**Exercise:**
Could you pull out the passage about Eden and the Fall and reproduce it word for word, in full?

**Document text:**
=-=-=

It makes a lot of sense to view cognitive experience in Eden as some kind of spiritual condition, as hinted at above. The humans at that period of evolution could directly experience godly encounters. They were ‘above’ belief or disbelief concerning the question of theism because they possessed the capacity to perceive supernatural beings or phenomena. And the subsequent human destiny of being cast out of paradise is conceived about much more convincingly and productively by seeing within it a concomitant reduction of this spiritual perceiving capacity. If you contemplate it more thoroughly, you can sense the entire cognitional character of the Fall when you connect it with the desire to ‘eat from’ the Tree of Knowledge. Something about the deepening of worldly, earthly knowledge is/was connected to the diminishing of a more spiritual kind of cognition which permitted direct concourse with supernatural beings. This one image gives an imaginative picture of all of human evolution down through the proliferation of sacred devotions, rituals, myths, and conceptions of gods, and religions. It has even led into the current scientific revolution, and past it in a sense. Because we are now in a worldwide condition where it is intuited more and more widely that the paths of reason and strictly rational cosmos conceptualizing is insufficient and “missing something critical”.

=-=-=

**Supplied data:**
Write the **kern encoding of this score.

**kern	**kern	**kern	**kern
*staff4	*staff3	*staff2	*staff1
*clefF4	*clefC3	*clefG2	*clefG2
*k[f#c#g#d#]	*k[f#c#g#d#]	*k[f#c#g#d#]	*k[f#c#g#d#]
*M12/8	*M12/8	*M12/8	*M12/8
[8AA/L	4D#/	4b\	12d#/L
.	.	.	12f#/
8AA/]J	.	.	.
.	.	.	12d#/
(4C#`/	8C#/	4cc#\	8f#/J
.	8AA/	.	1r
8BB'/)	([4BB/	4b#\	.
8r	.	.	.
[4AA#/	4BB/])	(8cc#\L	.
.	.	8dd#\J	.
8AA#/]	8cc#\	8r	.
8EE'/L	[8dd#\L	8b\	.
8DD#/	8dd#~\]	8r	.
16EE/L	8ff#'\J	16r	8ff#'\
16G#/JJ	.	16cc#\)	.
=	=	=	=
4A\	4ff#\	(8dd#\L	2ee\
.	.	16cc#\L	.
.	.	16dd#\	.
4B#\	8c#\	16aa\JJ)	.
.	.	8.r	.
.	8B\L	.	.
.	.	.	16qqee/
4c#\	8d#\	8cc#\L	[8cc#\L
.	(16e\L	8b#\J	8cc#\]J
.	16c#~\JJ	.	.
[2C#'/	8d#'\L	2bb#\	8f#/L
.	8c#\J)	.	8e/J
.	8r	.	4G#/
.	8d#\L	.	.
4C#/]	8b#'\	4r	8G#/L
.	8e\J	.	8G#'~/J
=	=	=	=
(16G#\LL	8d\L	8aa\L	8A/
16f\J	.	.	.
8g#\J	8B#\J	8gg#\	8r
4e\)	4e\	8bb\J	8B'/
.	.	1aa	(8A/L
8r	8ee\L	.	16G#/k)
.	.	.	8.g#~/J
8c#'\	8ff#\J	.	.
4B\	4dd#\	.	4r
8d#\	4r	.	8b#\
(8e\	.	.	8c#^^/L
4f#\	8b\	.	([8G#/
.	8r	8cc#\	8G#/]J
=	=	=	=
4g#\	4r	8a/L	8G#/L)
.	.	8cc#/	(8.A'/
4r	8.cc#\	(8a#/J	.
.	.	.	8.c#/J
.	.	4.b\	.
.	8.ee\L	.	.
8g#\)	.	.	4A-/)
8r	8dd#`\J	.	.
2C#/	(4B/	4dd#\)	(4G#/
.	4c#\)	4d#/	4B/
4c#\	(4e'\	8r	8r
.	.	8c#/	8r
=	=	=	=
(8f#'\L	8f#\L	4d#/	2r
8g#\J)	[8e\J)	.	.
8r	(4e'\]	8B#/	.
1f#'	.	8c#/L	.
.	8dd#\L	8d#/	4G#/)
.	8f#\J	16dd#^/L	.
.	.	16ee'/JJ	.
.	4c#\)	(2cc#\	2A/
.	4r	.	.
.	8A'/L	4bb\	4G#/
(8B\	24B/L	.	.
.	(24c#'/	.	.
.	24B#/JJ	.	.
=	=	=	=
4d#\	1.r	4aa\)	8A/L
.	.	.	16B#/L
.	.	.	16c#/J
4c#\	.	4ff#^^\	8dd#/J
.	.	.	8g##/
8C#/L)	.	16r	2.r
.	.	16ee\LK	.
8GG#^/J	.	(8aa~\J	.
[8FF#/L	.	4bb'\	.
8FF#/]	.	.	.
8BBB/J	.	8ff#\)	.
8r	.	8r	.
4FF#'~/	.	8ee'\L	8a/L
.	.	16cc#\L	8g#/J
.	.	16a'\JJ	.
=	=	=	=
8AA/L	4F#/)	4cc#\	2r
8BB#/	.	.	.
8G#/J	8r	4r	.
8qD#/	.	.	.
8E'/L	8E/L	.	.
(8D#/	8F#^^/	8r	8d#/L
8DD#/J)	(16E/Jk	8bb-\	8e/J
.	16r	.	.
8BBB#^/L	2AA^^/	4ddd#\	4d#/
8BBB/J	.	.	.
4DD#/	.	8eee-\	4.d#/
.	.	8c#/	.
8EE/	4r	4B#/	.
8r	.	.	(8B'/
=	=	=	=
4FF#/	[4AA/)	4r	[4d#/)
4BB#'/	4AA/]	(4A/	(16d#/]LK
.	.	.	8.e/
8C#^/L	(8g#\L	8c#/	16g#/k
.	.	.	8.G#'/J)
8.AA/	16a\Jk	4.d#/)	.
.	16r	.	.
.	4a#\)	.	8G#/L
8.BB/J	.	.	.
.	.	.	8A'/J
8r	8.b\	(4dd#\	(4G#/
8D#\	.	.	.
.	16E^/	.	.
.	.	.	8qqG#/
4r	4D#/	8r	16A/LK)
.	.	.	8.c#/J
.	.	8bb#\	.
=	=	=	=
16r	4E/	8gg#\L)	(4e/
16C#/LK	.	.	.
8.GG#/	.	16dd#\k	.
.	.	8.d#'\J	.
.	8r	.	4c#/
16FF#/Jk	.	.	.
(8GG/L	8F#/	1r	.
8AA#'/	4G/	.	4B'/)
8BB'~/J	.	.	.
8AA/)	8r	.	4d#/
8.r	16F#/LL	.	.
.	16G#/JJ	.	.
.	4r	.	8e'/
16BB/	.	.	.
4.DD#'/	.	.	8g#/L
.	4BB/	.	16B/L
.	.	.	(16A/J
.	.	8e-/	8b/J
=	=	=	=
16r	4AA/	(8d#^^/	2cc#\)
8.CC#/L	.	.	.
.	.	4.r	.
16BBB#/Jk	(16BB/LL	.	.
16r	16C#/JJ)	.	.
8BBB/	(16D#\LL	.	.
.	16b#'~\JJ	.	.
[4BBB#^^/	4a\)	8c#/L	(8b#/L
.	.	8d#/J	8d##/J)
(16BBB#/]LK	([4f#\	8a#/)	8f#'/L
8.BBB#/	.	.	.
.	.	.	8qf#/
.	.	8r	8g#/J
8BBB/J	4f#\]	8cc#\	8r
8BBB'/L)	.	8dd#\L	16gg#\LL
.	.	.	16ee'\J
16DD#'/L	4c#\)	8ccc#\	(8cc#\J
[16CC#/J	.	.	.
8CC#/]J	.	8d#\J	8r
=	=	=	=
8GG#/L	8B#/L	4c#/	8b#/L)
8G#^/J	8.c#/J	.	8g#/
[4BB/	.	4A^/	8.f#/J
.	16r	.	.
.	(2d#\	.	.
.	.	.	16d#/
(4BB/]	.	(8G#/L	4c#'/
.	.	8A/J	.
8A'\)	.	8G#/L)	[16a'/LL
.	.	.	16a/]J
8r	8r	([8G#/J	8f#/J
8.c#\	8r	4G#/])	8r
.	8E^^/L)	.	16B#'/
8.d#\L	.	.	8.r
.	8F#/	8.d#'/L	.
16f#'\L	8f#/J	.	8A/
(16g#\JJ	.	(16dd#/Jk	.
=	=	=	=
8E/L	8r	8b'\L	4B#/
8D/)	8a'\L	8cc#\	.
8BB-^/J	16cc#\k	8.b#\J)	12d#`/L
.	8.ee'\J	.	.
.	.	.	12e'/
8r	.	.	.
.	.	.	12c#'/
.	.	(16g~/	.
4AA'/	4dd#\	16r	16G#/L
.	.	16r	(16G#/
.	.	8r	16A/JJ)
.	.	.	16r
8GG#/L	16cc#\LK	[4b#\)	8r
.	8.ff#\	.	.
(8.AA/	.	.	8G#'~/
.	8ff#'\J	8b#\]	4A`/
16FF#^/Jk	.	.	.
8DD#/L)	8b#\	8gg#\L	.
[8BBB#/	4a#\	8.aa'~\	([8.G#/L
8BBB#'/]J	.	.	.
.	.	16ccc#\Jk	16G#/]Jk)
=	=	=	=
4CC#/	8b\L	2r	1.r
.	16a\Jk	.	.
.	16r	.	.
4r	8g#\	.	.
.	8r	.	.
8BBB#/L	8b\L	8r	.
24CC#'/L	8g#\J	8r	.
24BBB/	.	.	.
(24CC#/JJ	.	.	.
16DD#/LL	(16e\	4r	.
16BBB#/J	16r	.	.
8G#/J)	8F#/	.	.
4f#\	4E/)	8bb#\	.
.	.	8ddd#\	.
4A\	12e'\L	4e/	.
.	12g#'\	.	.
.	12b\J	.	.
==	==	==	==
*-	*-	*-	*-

=-=-=

**Task response:**
It makes a lot of sense to view cognitive experience in Eden as some kind of spiritual condition, as hinted at above. The humans at that period of evolution could directly experience godly encounters. They were ‘above’ belief or disbelief concerning the question of theism because they possessed the capacity to perceive supernatural beings or phenomena. And the subsequent human destiny of being cast out of paradise is conceived about much more convincingly and productively by seeing within it a concomitant reduction of this spiritual perceiving capacity. If you contemplate it more thoroughly, you can sense the entire cognitional character of the Fall when you connect it with the desire to ‘eat from’ the Tree of Knowledge. Something about the deepening of worldly, earthly knowledge is/was connected to the diminishing of a more spiritual kind of cognition which permitted direct concourse with supernatural beings. This one image gives an imaginative picture of all of human evolution down through the proliferation of sacred devotions, rituals, myths, and conceptions of gods, and religions. It has even led into the current scientific revolution, and past it in a sense. Because we are now in a worldwide condition where it is intuited more and more widely that the paths of reason and strictly rational cosmos conceptualizing is insufficient and “missing something critical”.